Ok; I'll move it there


>
> > dl_rq->running_bw += se_bw;
> > }
> >
> > @@ -54,11 +55,52 @@ static void sub_running_bw(struct sched_dl_entity *dl_se, struct dl_rq *dl_rq)
> > {
> > u64 se_bw = dl_se->dl_bw;
> >
> > + lockdep_assert_held(&(rq_of_dl_rq(dl_rq))->lock);
> > dl_rq->running_bw -= se_bw;
> > if (WARN_ON(dl_rq->running_bw < 0))
> > dl_rq->running_bw = 0;
> > }
> >
> > +static void task_go_inactive(struct task_struct *p)
> > +{
> > + struct sched_dl_entity *dl_se = &p->dl;
> > + struct hrtimer *timer = &dl_se->inactive_timer;
> > + struct dl_rq *dl_rq = dl_rq_of_se(dl_se);
> > + struct rq *rq = rq_of_dl_rq(dl_rq);
> > + s64 zerolag_time;
> > +
> > + WARN_ON(dl_se->dl_runtime == 0);
> > +
> > + /* If the inactive timer is already armed, return immediately */
> > + if (hrtimer_active(&dl_se->inactive_timer))
> > + return;
> > +
> > + zerolag_time = dl_se->deadline -
> > + div64_long((dl_se->runtime * dl_se->dl_period),
> > + dl_se->dl_runtime);
> > +
> > + /*
> > + * Using relative times instead of the absolute "0-lag time"
> > + * allows to simplify the code
> > + */
> > + zerolag_time -= rq_clock(rq);
> > +
> > + /*
> > + * If the "0-lag time" already passed, decrease the active
> > + * utilization now, instead of starting a timer
> > + */
> > + if (zerolag_time < 0) {
> > + sub_running_bw(dl_se, dl_rq);
> > + if (!dl_task(p))
> > + __dl_clear_params(p);
> > +
> > + return;
> > + }
> > +
> > + get_task_struct(p);
> > + hrtimer_start(timer, ns_to_ktime(zerolag_time), HRTIMER_MODE_REL);
> > +}
> > +
> > static inline int is_leftmost(struct task_struct *p, struct dl_rq *dl_rq)
> > {
> > struct sched_dl_entity *dl_se = &p->dl;
> > @@ -514,7 +556,20 @@ static void update_dl_entity(struct sched_dl_entity *dl_se,
> > struct dl_rq *dl_rq = dl_rq_of_se(dl_se);
> > struct rq *rq = rq_of_dl_rq(dl_rq);
> >
> > - add_running_bw(dl_se, dl_rq);
> > + if (hrtimer_is_queued(&dl_se->inactive_timer)) {
> > + hrtimer_try_to_cancel(&dl_se->inactive_timer);
>
> Why we are OK with just trying to cancel the inactive timer?
This is my understanding of the things: if the timer cannot be
cancelled, it either:
1) Already decreased the active utilisation (and the timer handler is
just finishing its execution).
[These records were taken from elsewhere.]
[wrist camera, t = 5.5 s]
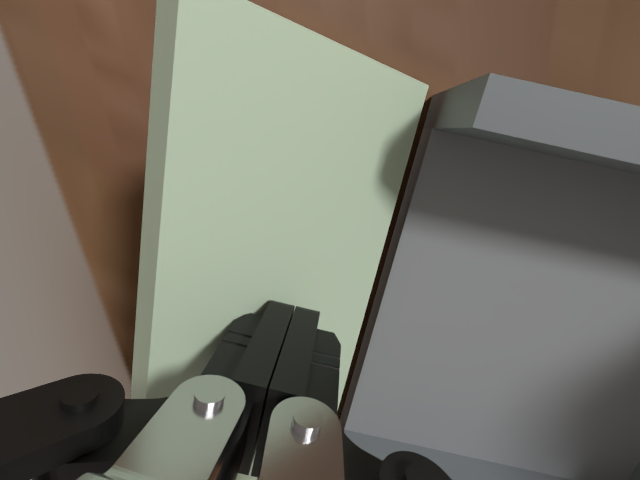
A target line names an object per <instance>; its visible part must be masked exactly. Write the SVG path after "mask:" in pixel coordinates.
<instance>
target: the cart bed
mask: <svg viewBox="0 0 640 480" xmlns="http://www.w3.org/2000/svg"><path fill="white" fill-rule="evenodd" d="M340 423H341V428H342V430H343V431H344V433H345V434H346V436H347V437H348V438H349V439H350V440H351V441H352V442H353V443H354V444H356V445H357V446H358V447H359V448H361V449H363V450H364V451H366V452H368V453H370V454H371V455H373V456H375V457H377V458H379V459H380V460H382V461H383V460H384V459H385V458H386V457H387V456H388V455H389V454H391V453H393V452H396V451H410V452H415V453H417V454H420V455H422V456H425V457H427V458H428V459H430V460H431V461H433V462H434V463H436V464H437V465H438V466H439V467H440V468H441V469H442V470H443V471H444V472H445V473H446V474H447V475H448V476H449V477H450V478H451V479H452V480H640V106H636V105H631V104H627V103H622V102H618V101H613V100H609V99H604V98H600V97H596V96H591V95H587V94H582V93H578V92H573V91H569V90H564V89H560V88H555V87H551V86H546V85H542V84H538V83H533V82H529V81H524V80H520V79H515V78H511V77H506V76H502V75H497V74H493V73H489V74H486V75H484V76H481V77H478V78H476V79H473V80H471V81H468V82H466V83H463V84H461V85H458V86H456V87H453V88H451V89H448V90H445V91H443V92H440V93H438V94H435V95H433V96H432V99H431V102H430V106H429V109H428V113H427V116H426V120H425V123H424V127H423V130H422V134H421V137H420V141H419V144H418V148H417V151H416V155H415V158H414V162H413V165H412V169H411V172H410V176H409V179H408V183H407V186H406V190H405V193H404V197H403V200H402V204H401V207H400V211H399V214H398V218H397V221H396V225H395V228H394V232H393V235H392V239H391V242H390V246H389V249H388V253H387V256H386V260H385V263H384V267H383V270H382V274H381V277H380V281H379V284H378V288H377V291H376V295H375V298H374V302H373V305H372V309H371V312H370V316H369V319H368V323H367V326H366V330H365V333H364V337H363V340H362V344H361V347H360V351H359V355H358V358H357V362H356V365H355V369H354V372H353V376H352V379H351V383H350V386H349V390H348V393H347V397H346V400H345V404H344V407H343V411H342V414H341V418H340Z"/></svg>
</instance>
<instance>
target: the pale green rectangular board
mask: <svg viewBox="0 0 640 480" xmlns="http://www.w3.org/2000/svg"><path fill="white" fill-rule="evenodd" d="M428 87H429V85H427V84H424V83H422V82H420V81H418V80H416V79H414V78H412V77H409V76H407V75H405V74H403V73H401V72H399V71H397V70H395V69H392V68H390V67H388V66H386V65H384V64H382V63H380V62H378V61H375V60H373V59H371V58H369V57H367V56H365V55H363V54H360V53H358V52H356V51H354V50H352V49H350V48H348V47H346V46H343V45H341V44H339V43H337V42H335V41H333V40H331V39H328V38H326V37H324V36H322V35H320V34H318V33H316V32H314V31H311V30H309V29H307V28H305V27H303V26H301V25H299V24H296V23H294V22H292V21H290V20H288V19H286V18H284V17H282V16H279V15H277V14H275V13H273V12H271V11H269V10H267V9H265V8H262V7H260V6H258V5H256V4H254V3H252V2H250V1H247V0H157V6H156V21H155V36H154V51H153V66H152V81H151V96H150V111H149V126H148V141H147V156H146V171H145V186H144V201H143V216H142V231H141V247H140V262H139V277H138V292H137V307H136V322H135V337H134V352H133V367H132V382H131V397H130V399H155V398H164V397H169V396H170V395H171V394H172V393H173V392H174V390H175V389H176V388H177V387H178V386H179V385H180V384H182V383H183V382H185V381H186V380H188V379H191V378H193V377H197V376H200V375H201V373H202V372H203V370H204V368H205V367H206V365H207V364H208V362H209V361H210V359H211V357H212V356H213V354H214V353H215V351H216V349H217V348H218V346H219V345H220V343H221V342H222V340H223V338H224V337H225V335H226V334H227V333H228V330H229V329H230V327H231V326H232V324H233V322H234V321H235V320H236V319H237V318H239V317H241V316H242V315H244V314H249V313H253V314H258V315H262V316H263V314H264V312H265V310H266V308H267V306H268V304H269V302H270V300H273V301H277V302H281V303H286V304H290V305H294V306H295V308H296V306H299V307H303V308H307V309H311V310H315V311H319V312H320V316H319V321H318V327H317V329H320V330H325V331H329V332H333V333H335V335H336V337H337V339H338V340H339V342H340V344H341V355H340V369H339V371H340V373H339V391H338V408H339V404H340V401H341V397H342V393H343V390H344V386H345V383H346V379H347V376H348V372H349V368H350V365H351V361H352V358H353V354H354V351H355V347H356V343H357V340H358V336H359V333H360V329H361V326H362V322H363V319H364V315H365V311H366V308H367V304H368V301H369V297H370V294H371V290H372V286H373V283H374V279H375V276H376V272H377V269H378V265H379V261H380V258H381V254H382V251H383V247H384V244H385V240H386V236H387V233H388V229H389V226H390V222H391V219H392V215H393V212H394V208H395V204H396V201H397V197H398V194H399V190H400V187H401V183H402V179H403V176H404V172H405V169H406V165H407V162H408V158H409V154H410V151H411V147H412V144H413V140H414V137H415V133H416V130H417V126H418V122H419V119H420V115H421V112H422V108H423V105H424V101H425V97H426V94H427V90H428ZM294 311H295V309H294ZM337 411H338V409H337ZM255 453H256V452H255ZM254 457H255V456H254ZM253 462H254V459H253ZM253 462H252V465H251V469H250V472H249V475H244V474H240V473H238V474H237V477H236V480H257V477H253V476H251V472H252V467H253Z"/></svg>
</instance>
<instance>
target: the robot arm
mask: <svg viewBox="0 0 640 480" xmlns="http://www.w3.org/2000/svg"><path fill="white" fill-rule="evenodd" d="M294 309H295V311H294ZM319 316H320V312H319V311H315V310H311V309H307V308H303V307H299V306H296V308H295V306H294V305H290V304H286V303H281V302H277V301H273V300H270V302H269V304H268V306H267V308H266V310H265V312H264V314H263V316H262V315H258V314H253V313H249V314H244V315H242V316H241V317H239V318H237V319H236V320H235V321H234V322H233V324H232V326H231V327H230V329H229V330H228V333H227V334H226V335H225V337H224V338H223V340H222V342H221V343H220V345H219V346H218V348H217V349H216V351H215V353H214V354H213V356H212V357H211V359H210V361H209V362H208V364H207V365H206V367H205V368H204V370H203V372H202V373H201V375H200V376H197V377H193V378H191V379H188V380H186V381H185V382H183V383H182V384H180V385H179V386H178V387H177V388H176V389H175V390H174V392H173V393H172V394H171V395H170V396H169V397H164V398H155V399H125V392H124V388H123V386H122V385H121V383H120V382H119V381H117V380H116V379H114V378H112V377H110V376H106V375H102V374H81V375H75V376H72V377H68V378H65V379H61V380H58V381H55V382H52V383H48V384H45V385H42V386H39V387H35V388H32V389H29V390H25V391H22V392H19V393H16V394H13V395H9V396H6V397H3V398H0V480H30V479H32V480H236V477H237V474H238V473H240V474H244V475H249V472H250V469H251V465H252V462H253V459H254V462H253V467H252V472H251V476H253V477H257V480H452V479H451V478H450V477H449V476H448V475H447V474H446V473H445V472H444V471H443V470H442V469H441V468H440V467H439V466H438V465H437V464H436V463H434V462H433V461H431V460H430V459H428V458H427V457H425V456H422V455H420V454H417V453H415V452H410V451H396V452H393V453H391V454H389V455H388V456H387V457H386V458H385V459H384V460H383V461H382V460H380V459H379V458H377V457H375V456H373V455H371V454H370V453H368V452H366V451H364V450H363V449H361V448H359V447H358V446H357V445H356V444H354V443H353V442H352V441H351V440H350V439H349V438H348V437H347V436H346V434H345V433H344V431H343V430H342V428H341V423H340V421H339V419H338V415H337V409H338V391H339V373H340V371H339V369H340V355H341V344H340V342H339V340H338V339H337V337H336V335H335V333H333V332H329V331H325V330H320V329H317V327H318V321H319ZM255 452H256V453H255ZM254 456H255V457H254Z"/></svg>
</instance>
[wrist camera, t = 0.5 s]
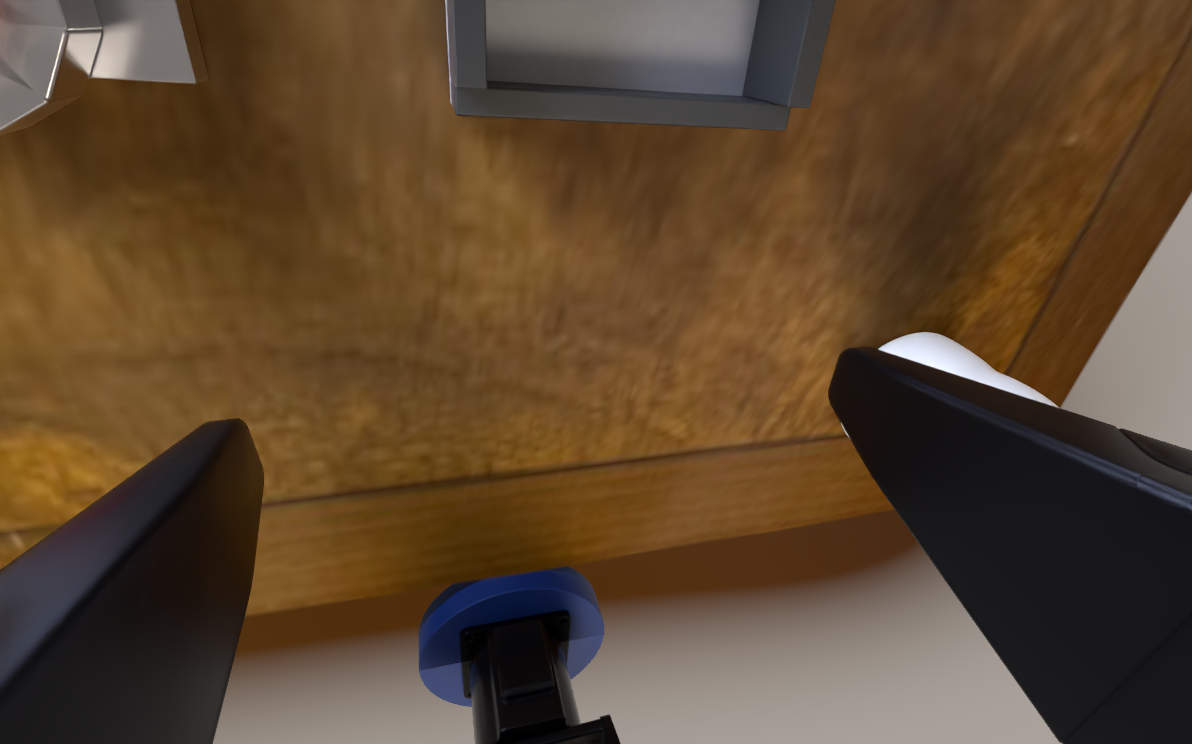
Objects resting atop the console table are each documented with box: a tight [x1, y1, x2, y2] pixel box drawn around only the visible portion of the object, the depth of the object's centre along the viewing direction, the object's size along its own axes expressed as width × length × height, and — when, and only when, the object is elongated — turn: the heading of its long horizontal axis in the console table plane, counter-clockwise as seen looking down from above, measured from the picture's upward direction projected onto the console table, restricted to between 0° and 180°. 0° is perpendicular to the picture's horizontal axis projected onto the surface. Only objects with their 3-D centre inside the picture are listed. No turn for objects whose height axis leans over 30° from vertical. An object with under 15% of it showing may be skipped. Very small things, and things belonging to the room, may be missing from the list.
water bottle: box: [841, 332, 1059, 438], centre depth 20 cm, size 7×7×25 cm
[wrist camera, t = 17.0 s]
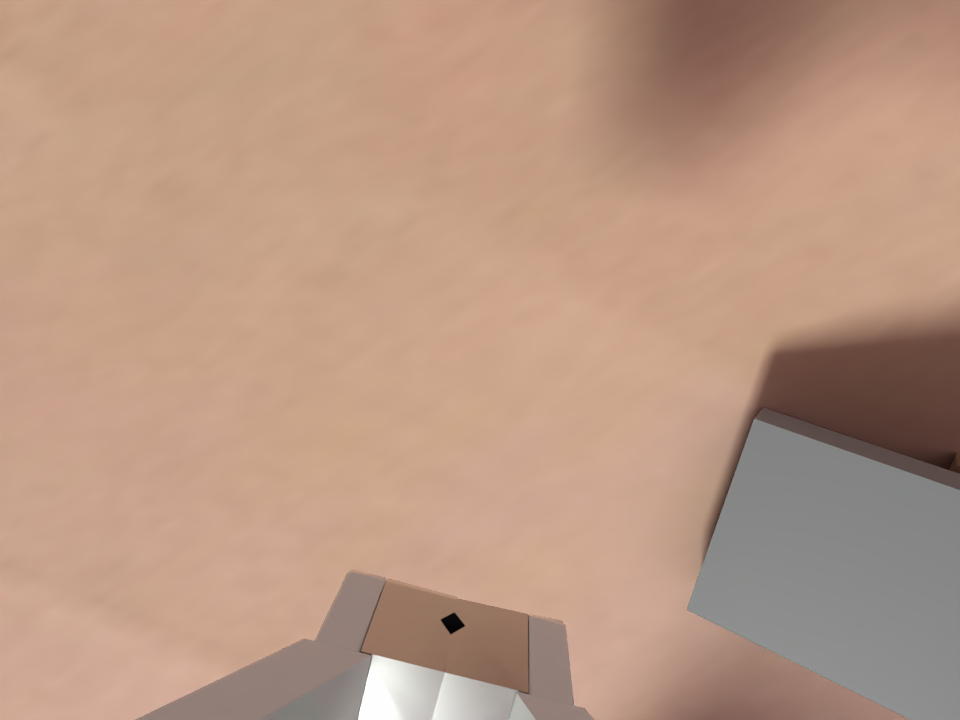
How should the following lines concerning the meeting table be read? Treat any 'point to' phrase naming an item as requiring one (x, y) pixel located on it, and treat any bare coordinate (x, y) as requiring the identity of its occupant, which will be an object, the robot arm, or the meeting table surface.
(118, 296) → the meeting table surface
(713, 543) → the gray domino
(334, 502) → the meeting table surface
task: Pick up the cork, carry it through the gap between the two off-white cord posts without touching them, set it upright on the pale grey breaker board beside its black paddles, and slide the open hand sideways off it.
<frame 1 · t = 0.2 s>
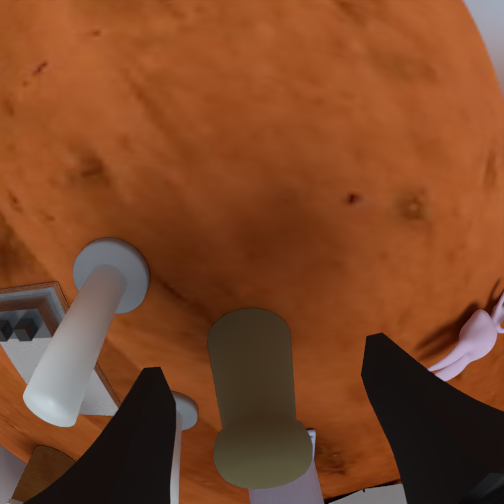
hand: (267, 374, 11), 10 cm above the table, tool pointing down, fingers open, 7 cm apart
electrical switch box: (353, 501, 45), on the table
cord post 2: (169, 407, 26), on the table
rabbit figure: (474, 315, 25), on the table
disposable coffee cup: (56, 456, 31), on the table
cork: (249, 339, 23), on the table
breaker board: (50, 357, 22), on the table
cord post 1: (112, 273, 20), on the table
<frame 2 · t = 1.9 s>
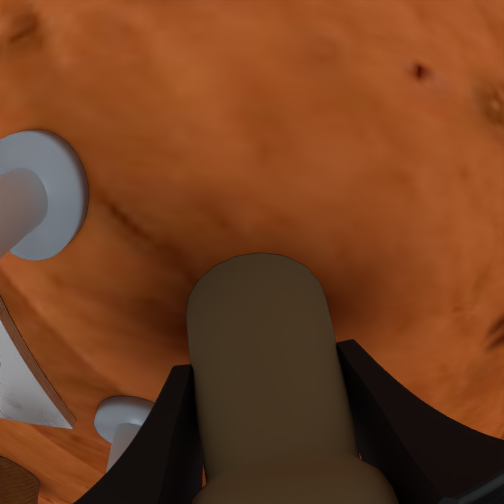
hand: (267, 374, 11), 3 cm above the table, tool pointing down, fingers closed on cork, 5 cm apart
cord post 2: (137, 421, 17), on the table
disposable coffee cup: (16, 469, 22), on the table
cork: (256, 314, 14), on the table, touching gripper
cord post 1: (35, 192, 10), on the table
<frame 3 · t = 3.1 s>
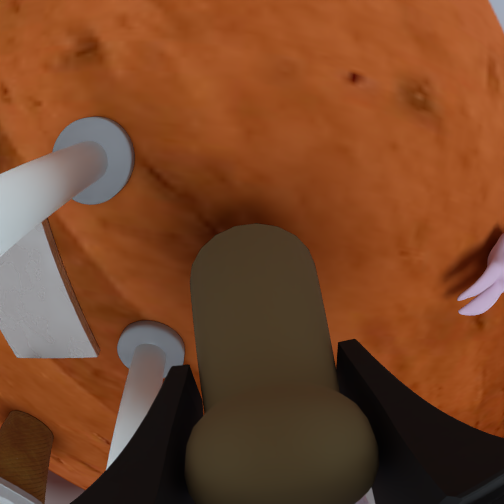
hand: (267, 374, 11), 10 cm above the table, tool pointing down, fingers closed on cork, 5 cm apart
cord post 2: (152, 346, 23), on the table
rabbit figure: (500, 244, 22), on the table
disposable coffee cup: (31, 425, 28), on the table
cork: (253, 280, 16), point 5 cm above the table, touching gripper
breaker board: (21, 280, 19), on the table
cord post 1: (94, 158, 17), on the table
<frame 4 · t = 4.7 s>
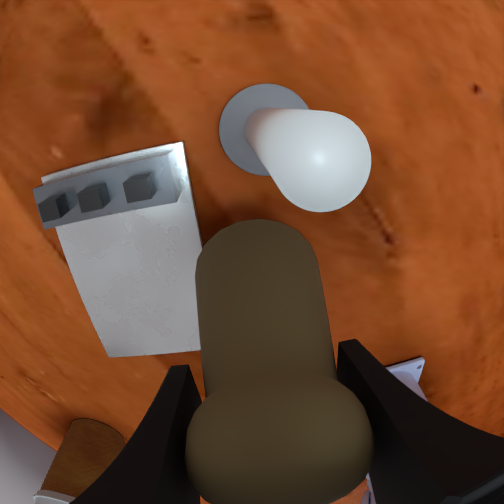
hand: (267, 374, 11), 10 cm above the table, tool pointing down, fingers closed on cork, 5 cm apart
disposable coffee cup: (97, 433, 28), on the table
cork: (256, 274, 16), point 4 cm above the table, touching gripper
breaker board: (136, 264, 20), on the table
cord post 1: (265, 128, 17), on the table
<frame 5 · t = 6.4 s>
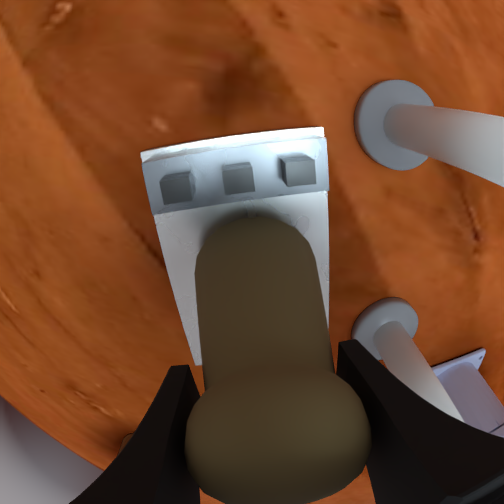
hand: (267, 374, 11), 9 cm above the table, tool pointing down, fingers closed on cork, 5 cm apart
cord post 2: (382, 326, 22), on the table
cork: (255, 271, 16), point 2 cm above the table, touching gripper
breaker board: (248, 259, 19), on the table
cord post 1: (394, 123, 16), on the table
when the fingers open (6 cm above the table, at t = 7.5 s): cork stays where it is, resting on breaker board.
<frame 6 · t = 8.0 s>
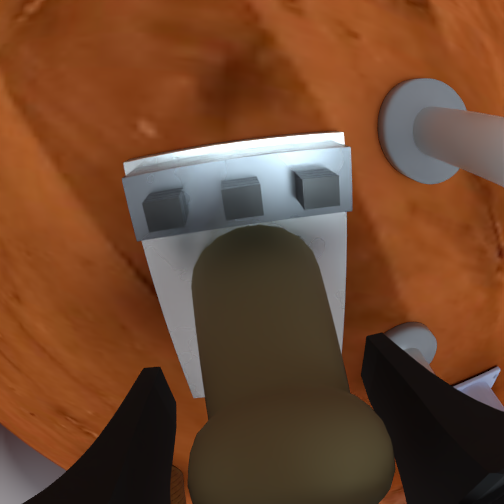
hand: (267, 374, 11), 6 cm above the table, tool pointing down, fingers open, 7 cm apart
cord post 2: (398, 351, 19), on the table
disposable coffee cup: (150, 469, 24), on the table
cork: (256, 283, 15), point 1 cm above the table, touching breaker board
breaker board: (252, 286, 16), on the table
cord post 1: (422, 129, 13), on the table
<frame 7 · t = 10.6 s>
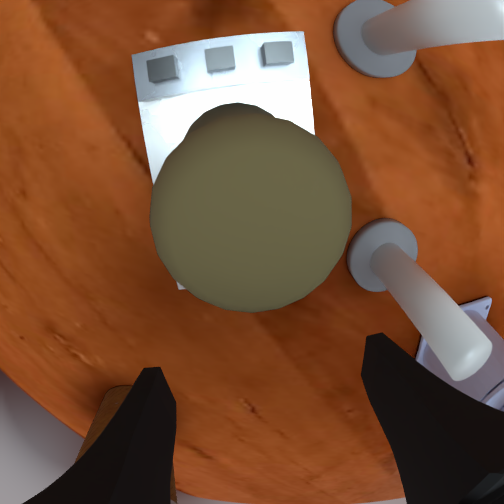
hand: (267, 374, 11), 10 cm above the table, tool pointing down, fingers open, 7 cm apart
cord post 2: (380, 252, 21), on the table
disposable coffee cup: (137, 405, 26), on the table
cork: (236, 157, 17), point 1 cm above the table, touching breaker board
breaker board: (233, 164, 18), on the table
cord post 1: (372, 38, 15), on the table
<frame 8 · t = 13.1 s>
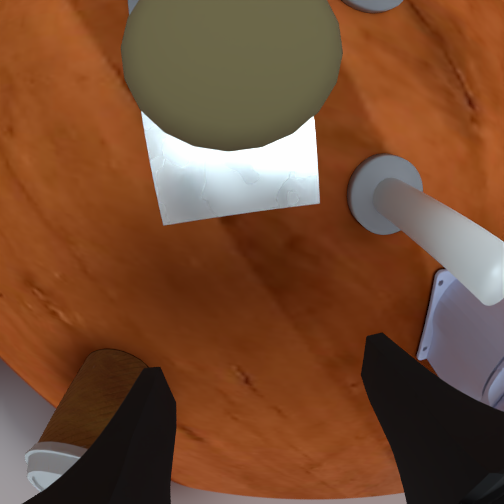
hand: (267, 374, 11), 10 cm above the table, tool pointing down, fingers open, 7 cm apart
cord post 2: (382, 192, 19), on the table
disposable coffee cup: (119, 374, 24), on the table
cork: (227, 79, 15), point 1 cm above the table, touching breaker board
breaker board: (224, 88, 16), on the table
at the end: cork inside the target area on the breaker board (0.5 cm from its centre), point 0.6 cm above the breaker board's base; cord post 2 moved 0.0 cm from its start; cord post 1 moved 0.0 cm from its start — task done.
In this case, cancelling it or not
cancelling it does not make any difference
2) Still have to decrease the active utilisation (and is probably
waiting for the runqueue lock). In this case, the timer handler
will find the task RUNNING, and will not decrease the active
utilisation

>
> > + WARN_ON(dl_task_of(dl_se)->nr_cpus_allowed > 1);
>
> What's wrong with nr_cpus_allowed > 1 tasks?
If nr_cpus_allowed > 1, then select_task_rq_dl() executed before
enqueueing the task, and it already took care of cancelling the
inactive timer. I added this WARN_ON() to check for possible races
between the timer handler and select_task_rq / enqueue_task_dl...
I tried hard to trigger such a race, but the WARN_ON() never
happened (it only happened when I had tasks bound to one single
CPU - I tried this combination for testing purposes).

[...]
> > @@ -1074,6 +1161,14 @@ select_task_rq_dl(struct task_struct *p, int cpu, int sd_flag, int flags)
> > }
> > rcu_read_unlock();
> >
> > + rq = task_rq(p);
> > + raw_spin_lock(&rq->lock);
> > + if (hrtimer_active(&p->dl.inactive_timer)) {
> > + sub_running_bw(&p->dl, &rq->dl);
> > + hrtimer_try_to_cancel(&p->dl.inactive_timer);
>
> Can't we subtract twice if it happens that after we grabbed rq_lock the timer
> fired, so it's now waiting for that lock and it goes ahead and sub_running_bw
> again after we release the lock?
Uhm... I somehow convinced myself that this could not happen, but I do not
remember the details, sorry :(
I'll check again in the next days (BTW, wouldn't this trigger the WARN_ON you
mentioned above?)


>
> > + }
> > + raw_spin_unlock(&rq->lock);
> > +
> > out:
> > return cpu;
> > }
> > @@ -1244,6 +1339,11 @@ static void task_dead_dl(struct task_struct *p)
> > /* XXX we should retain the bw until 0-lag */
> > dl_b->total_bw -= p->dl.dl_bw;
> > raw_spin_unlock_irq(&dl_b->lock);
> > + if (hrtimer_active(&p->dl.inactive_timer)) {
> > + raw_spin_lock_irq(&task_rq(p)->lock);
> > + sub_running_bw(&p->dl, dl_rq_of_se(&p->dl));
>
> Don't we still need to wait for the 0-lag? Or maybe since the task is dying we
> can release it's bw instantaneously? In this case I'd add a comment about it.
Uhmm... I think you are right; I'll double-check this.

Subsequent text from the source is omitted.